• _YOUR INSTRUCTIONS_:
Somewhere below is a line with "(421, 211) = (377, 151): office" and, later, a line with "(462, 233) = (427, 133): green"; repeat those two lines and all the lines between them, exactly as they are.

• _LISTED ENTRIES_:
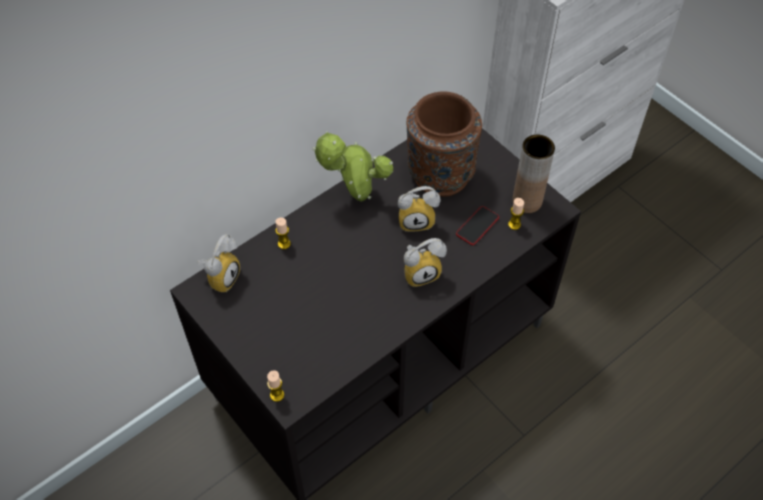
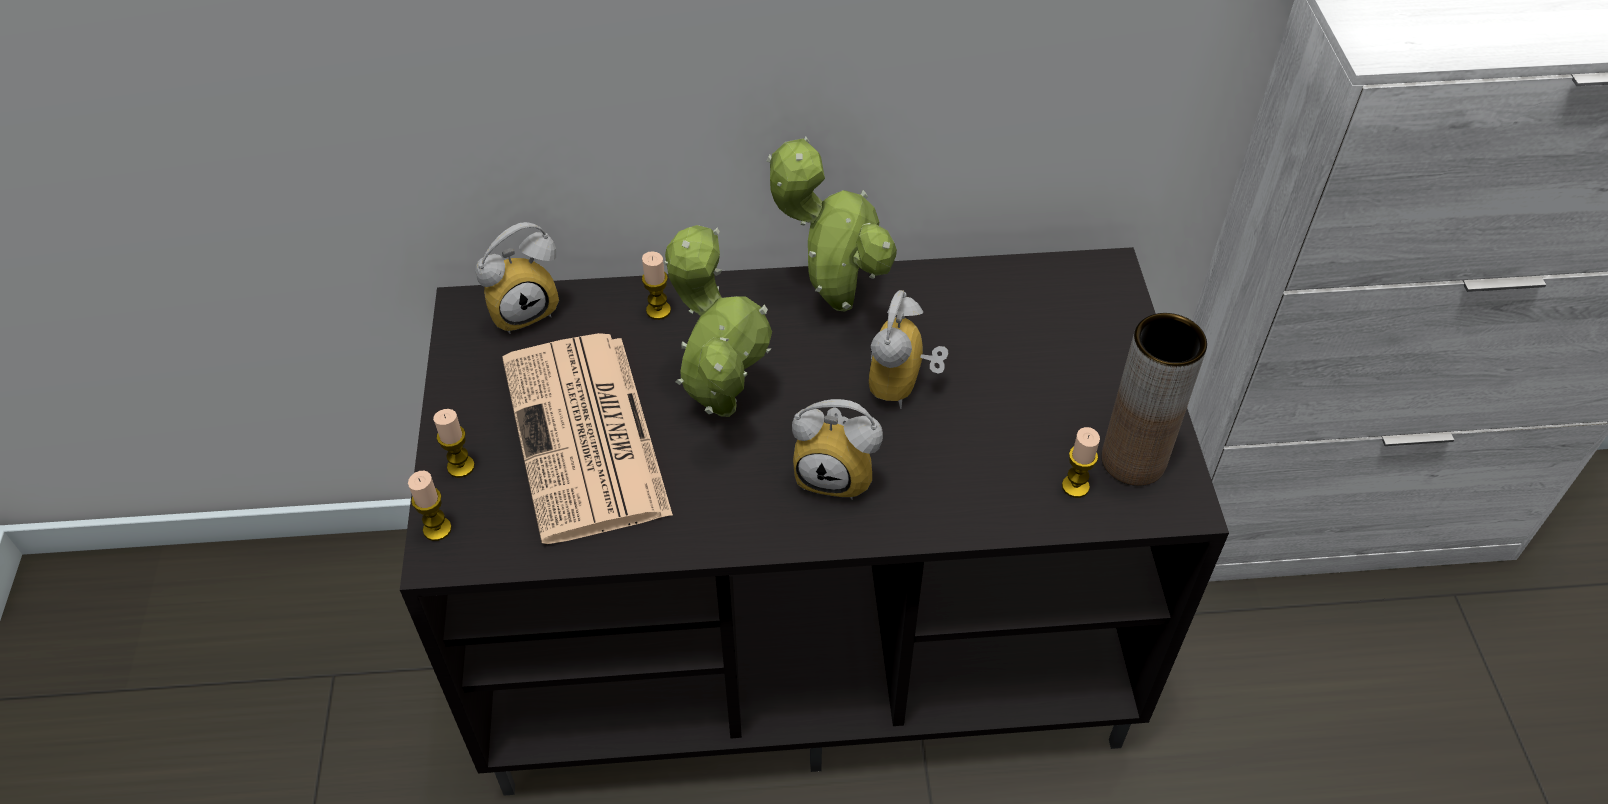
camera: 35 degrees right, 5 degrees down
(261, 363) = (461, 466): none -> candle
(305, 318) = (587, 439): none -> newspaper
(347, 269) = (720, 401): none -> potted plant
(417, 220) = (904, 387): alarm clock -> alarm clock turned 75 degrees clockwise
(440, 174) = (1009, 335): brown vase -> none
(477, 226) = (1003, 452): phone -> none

--

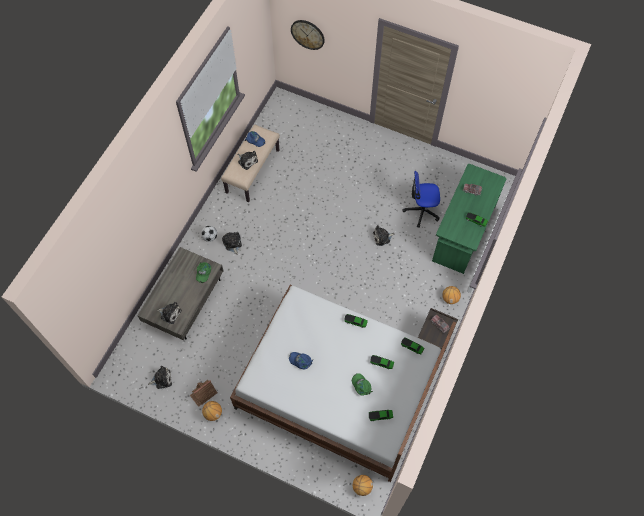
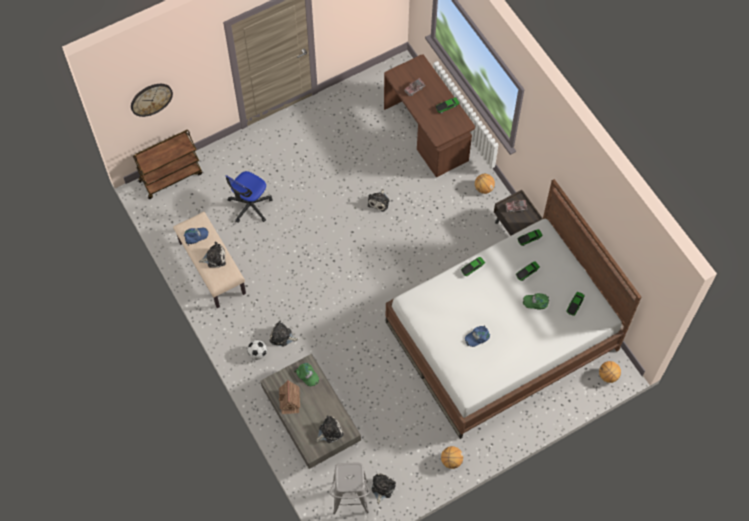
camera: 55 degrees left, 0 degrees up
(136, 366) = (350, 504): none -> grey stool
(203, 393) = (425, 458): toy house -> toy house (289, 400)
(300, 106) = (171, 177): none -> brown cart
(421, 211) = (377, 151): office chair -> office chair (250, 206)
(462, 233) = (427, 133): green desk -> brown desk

• _EXERCISE RESPONSE_:
(421, 211) = (377, 151): office chair -> office chair (250, 206)
(462, 233) = (427, 133): green desk -> brown desk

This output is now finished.